Assim sendo, para conseguir o empate, cabe às brancas um lance mais sutil: 1. d6!!. Com esse lance
as brancas obrigam a captura do peão de d6 com 1 …, exd6. No lance seguinte as brancas jogam 2. Rf3
ganhando a oposição e, diferente do cenário anterior, o peão negro se situa mais proximo ao Rei negro, não
deixando um lance reserva. Segue, então: 2…, Re5; 3. Re4, ½ -½ . Desse modo, as brancas conquistam o
empate.
Problema 3:
Seja jogando Rd7 ou avançando o peão branco para d7, a situação apresentada no diagrama será a
de um empate ½ - ½ .
Problema 4:
Conforme a regra do quadrado, conseguimos prever que disparar o peão em a2 → a8
não será possível, pois o Rei de f3 situa-se dentro do quadrado, chegando antes da
coroação do peão.

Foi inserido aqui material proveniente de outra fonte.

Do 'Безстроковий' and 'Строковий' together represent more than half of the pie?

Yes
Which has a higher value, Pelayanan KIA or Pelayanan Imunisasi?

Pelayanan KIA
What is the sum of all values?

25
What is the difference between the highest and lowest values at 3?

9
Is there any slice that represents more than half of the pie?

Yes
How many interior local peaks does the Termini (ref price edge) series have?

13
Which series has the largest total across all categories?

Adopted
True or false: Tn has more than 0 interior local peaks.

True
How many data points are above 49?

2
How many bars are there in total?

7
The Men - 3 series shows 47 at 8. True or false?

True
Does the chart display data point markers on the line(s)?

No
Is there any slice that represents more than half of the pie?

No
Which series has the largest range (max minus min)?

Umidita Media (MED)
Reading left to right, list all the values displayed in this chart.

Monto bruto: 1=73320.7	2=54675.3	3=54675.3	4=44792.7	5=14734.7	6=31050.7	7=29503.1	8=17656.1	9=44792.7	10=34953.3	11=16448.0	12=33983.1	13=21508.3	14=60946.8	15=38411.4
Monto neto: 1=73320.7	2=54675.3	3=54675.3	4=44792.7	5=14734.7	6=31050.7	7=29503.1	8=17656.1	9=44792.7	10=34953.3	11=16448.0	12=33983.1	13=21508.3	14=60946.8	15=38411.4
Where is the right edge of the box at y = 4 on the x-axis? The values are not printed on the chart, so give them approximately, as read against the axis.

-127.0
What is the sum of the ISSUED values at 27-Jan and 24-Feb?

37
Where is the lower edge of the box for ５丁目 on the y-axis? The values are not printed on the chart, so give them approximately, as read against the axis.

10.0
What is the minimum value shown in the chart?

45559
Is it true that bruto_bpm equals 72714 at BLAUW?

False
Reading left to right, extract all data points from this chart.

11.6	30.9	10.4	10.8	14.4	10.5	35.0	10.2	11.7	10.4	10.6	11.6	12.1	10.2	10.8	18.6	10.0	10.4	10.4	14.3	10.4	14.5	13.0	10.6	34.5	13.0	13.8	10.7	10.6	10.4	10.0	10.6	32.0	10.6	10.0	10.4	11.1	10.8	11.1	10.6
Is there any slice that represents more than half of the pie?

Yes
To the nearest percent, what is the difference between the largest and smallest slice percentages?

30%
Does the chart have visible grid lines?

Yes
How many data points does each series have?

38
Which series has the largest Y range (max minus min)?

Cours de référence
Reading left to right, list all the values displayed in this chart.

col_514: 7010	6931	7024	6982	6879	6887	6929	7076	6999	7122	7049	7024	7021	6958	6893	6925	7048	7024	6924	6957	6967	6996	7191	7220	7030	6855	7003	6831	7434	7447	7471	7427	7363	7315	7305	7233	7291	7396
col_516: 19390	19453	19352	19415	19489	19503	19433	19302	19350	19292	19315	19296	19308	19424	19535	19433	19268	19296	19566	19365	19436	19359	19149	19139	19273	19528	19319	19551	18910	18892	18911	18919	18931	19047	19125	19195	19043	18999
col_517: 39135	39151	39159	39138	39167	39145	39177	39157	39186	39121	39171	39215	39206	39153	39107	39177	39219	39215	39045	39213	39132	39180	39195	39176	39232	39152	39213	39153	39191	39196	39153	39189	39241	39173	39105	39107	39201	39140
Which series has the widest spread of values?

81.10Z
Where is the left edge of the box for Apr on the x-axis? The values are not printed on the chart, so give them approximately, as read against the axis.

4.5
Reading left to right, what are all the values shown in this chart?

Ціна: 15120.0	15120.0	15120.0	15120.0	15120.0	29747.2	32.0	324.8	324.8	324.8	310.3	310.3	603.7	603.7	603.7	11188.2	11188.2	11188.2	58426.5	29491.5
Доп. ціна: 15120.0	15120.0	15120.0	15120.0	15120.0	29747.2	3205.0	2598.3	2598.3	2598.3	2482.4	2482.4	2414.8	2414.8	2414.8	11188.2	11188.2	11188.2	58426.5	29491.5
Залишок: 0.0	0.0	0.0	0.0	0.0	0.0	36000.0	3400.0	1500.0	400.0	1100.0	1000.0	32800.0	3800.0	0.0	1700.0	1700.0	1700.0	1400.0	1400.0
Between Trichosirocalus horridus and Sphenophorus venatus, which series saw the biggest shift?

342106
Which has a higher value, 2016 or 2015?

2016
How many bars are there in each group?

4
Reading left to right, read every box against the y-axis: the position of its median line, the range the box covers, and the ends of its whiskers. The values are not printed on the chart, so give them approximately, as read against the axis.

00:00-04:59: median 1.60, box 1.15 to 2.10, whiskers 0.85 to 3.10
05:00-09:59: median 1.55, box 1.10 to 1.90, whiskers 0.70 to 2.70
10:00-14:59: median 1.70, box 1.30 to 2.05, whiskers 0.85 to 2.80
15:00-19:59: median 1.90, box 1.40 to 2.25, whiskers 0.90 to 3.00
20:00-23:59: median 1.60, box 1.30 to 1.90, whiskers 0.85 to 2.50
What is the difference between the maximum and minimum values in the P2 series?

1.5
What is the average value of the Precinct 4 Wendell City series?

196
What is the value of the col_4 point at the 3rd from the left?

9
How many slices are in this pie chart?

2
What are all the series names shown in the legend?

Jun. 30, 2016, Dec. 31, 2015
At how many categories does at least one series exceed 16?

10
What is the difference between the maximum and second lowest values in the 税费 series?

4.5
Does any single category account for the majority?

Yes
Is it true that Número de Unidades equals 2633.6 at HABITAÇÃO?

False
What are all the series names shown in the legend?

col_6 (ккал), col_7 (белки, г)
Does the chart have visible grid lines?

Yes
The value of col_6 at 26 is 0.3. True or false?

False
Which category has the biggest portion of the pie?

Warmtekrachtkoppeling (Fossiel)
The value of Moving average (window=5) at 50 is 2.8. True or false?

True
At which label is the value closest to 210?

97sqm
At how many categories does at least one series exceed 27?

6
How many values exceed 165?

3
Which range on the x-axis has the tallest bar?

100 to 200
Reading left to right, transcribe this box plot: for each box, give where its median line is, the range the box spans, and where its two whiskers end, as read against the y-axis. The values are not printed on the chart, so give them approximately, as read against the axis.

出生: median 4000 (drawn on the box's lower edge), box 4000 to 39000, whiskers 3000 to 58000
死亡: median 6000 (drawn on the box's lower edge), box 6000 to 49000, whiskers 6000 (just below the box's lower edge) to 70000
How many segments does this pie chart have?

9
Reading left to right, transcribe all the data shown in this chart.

Contudo, existe uma artimanha sutil: jogando 1. d5 as brancas obrigam
1…, exd5. Agora o próprio peão negro de d5 fará um obstaculo para seu Rei, impedindo que
ele chegue a tempo de antecipar a coroação do peão branco. A posição se desenrola da
seguinte maneira: 2. a4, Re4; 3. a5 Re5: 4. a6 Rd6; 5. a7 Rc7: 6. a8 = D 1-0.